НОВЫЙ БЕГЕМОТ
ГИМНАЗИЯ ОДНОЙ ГИМНАЗИСТКИ
Симпатичный дом № 4 по Большому Кисловскому переулку славен тем, что здесь до революции располагалась женская гимназия Брюхоненко. Сама же гимназия вошла в историю тем, что здесь обучалась Марина Цветаева. И больше никто.
То есть гимназисток, разумеется, было довольно много. Тут, к примеру, училась Татьяна Астапова. Она вспоминала: «Частная гимназия Брюхоненко... имела хороший состав преподавателей и считалась «либеральной». Рядом был большой школьный сад, а на углу стоял Никитский монастырь, окруженный каменной оградой, и мы на переменах бегали туда тайком за просвирками«.
Кто такая Татьяна Астапова? Да не все ли равно?
Почему ее воспоминания про просвирки и сад, вообще говоря, были опубликованы? Ну конечно, потому, что эта никому сегодня не известная и в общем-то неинтересная, хотя, видимо, симпатичная, усердная, способная воспитанница обучалась в одном классе с поэтессой.
«В нашу гимназию... Цветаева поступила в 1908 году и проучилась в ней два года, в 6-м и 7-м (выпускном) классе. Но, пожалуй, вернее было бы сказать: не проучилась, а пробыла в ней два года. Это была ученица совсем особого склада.

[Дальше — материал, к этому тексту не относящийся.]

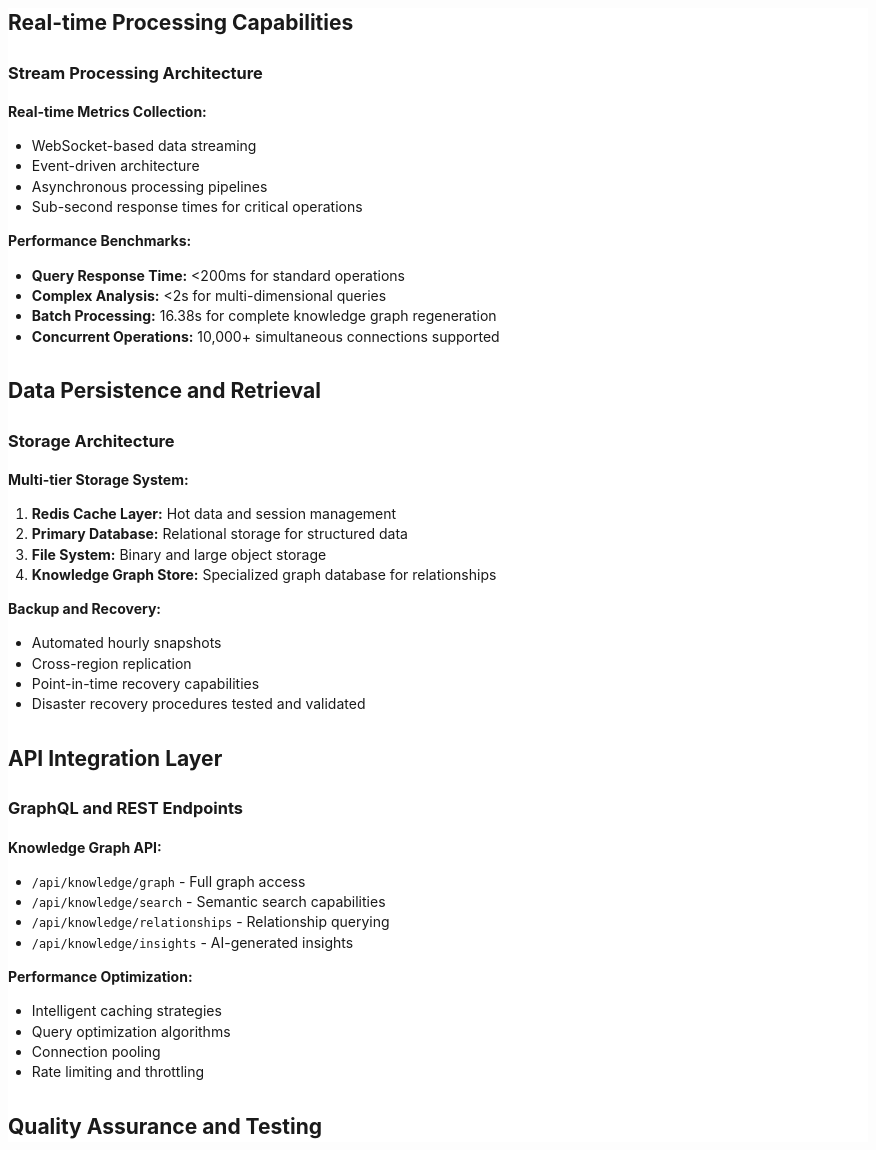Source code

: ## Real-time Processing Capabilities

### Stream Processing Architecture

**Real-time Metrics Collection:**
- WebSocket-based data streaming
- Event-driven architecture
- Asynchronous processing pipelines
- Sub-second response times for critical operations

**Performance Benchmarks:**
- **Query Response Time:** <200ms for standard operations
- **Complex Analysis:** <2s for multi-dimensional queries
- **Batch Processing:** 16.38s for complete knowledge graph regeneration
- **Concurrent Operations:** 10,000+ simultaneous connections supported

## Data Persistence and Retrieval

### Storage Architecture

**Multi-tier Storage System:**
1. **Redis Cache Layer:** Hot data and session management
2. **Primary Database:** Relational storage for structured data
3. **File System:** Binary and large object storage
4. **Knowledge Graph Store:** Specialized graph database for relationships

**Backup and Recovery:**
- Automated hourly snapshots
- Cross-region replication
- Point-in-time recovery capabilities
- Disaster recovery procedures tested and validated

## API Integration Layer

### GraphQL and REST Endpoints

**Knowledge Graph API:**
- `/api/knowledge/graph` - Full graph access
- `/api/knowledge/search` - Semantic search capabilities
- `/api/knowledge/relationships` - Relationship querying
- `/api/knowledge/insights` - AI-generated insights

**Performance Optimization:**
- Intelligent caching strategies
- Query optimization algorithms
- Connection pooling
- Rate limiting and throttling

## Quality Assurance and Testing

Не шла к ней ни гимназическая форма, ни тесная школьная парта. И в самом деле, в то время как все мы — а нас в классе было 40 человек — приходили в гимназию изо дня в день, готовили дома уроки, отвечали при вызове, Цветаева каким-то образом была вне гимназической сферы, вне обычного распорядка. Среди нас она была как экзотическая птица, случайно залетевшая в стайку пернатых северного леса. Кругом движенье, гомон, щебетанье, но у нее иной полет, иной язык».
Вот что главное в воспоминаниях Астаповой. Вот ради чего позволено ей было поделиться скромненькой историей с просвирками.
«Марина скучала в новой, опять, гимназии (Брюхоненко на Кисловке) самым отчаянным образом. Мы говорили о том, что, может быть, я, весной сдав экзамены, на будущий год буду ходить туда же — хоть в переменах будет нам с кем разговаривать: друг с другом».
Это — сестра поэтессы, Анастасия Цветаева. В скором времени она, действительно, отправилась на обучение к Брюхоненко, но, как нетрудно догадаться, все равно была в тени своей старшей сестры и самой нерадивой ученицы. Зато гимназистки Цветаевы могли вместе, под ручку, ходить в рекреации, что скрашивало досуги Марины.
Поэтесса не любила вспоминать о годах обучения. Однако же гимназия Брюхоненко все же вошла в ее заметки. Правда, вошла довольно неожиданным манером: «Голодная толчея Охотного ряда. Продают морковь и малиновые трясучки, на картонных поддонниках, мерзкие. Не сдавшиеся — снуют, безнадежные — слоняются. Вдруг — знакомый затылок: что-то редкое, русое... Опережаю, всматриваюсь: молочные глаза, печальный красноватый клюв — Fraeulein. Моя учительница немецкого из моей последней гимназии.
— Guten Tag, Fraeulein! — Испуганный взгляд. — Не узнаете? Цветаева. Из гимназии Брюханенко. И она, озабоченно: «Цветаева? Куда же я Вас посажу?» И, останавливаясь: «Да куда же я Вас посажу?»
— Ну, тетка, проходи, что ли!
Не вынесли — немецкие мозги!»
Таким образом вошла в историю и безымянная Fraeulein. Ее потянула туда за собою все та же Марина Цветаева (кстати, к тому времени забывшая, как пишется фамилия Марии Густавовны Брюхоненко и изобразившая ее через «а»).
Справедливо ли увязывание этой гимназии с одной из самых нерадивых учениц? Видимо, нет. Но кто сказал, что все всегда и всюду будет справедливо?
Здесь же, между прочим, обучалась легендарная Вера Холодная (тогда еще Верочка Левченко). Она уроков не прогуливала, отличалась прилежанием и именно на выпускном балу тут познакомилась со своим мужем — Владимиром Холодным, начинающим юристом. Но, видимо, масштабы личности актрисы несколько иные — самой знаменитой гимназисткой все же стала поэтесса.
Кстати, Марина Цветаева так и не доучилась — ушла в середине последнего года.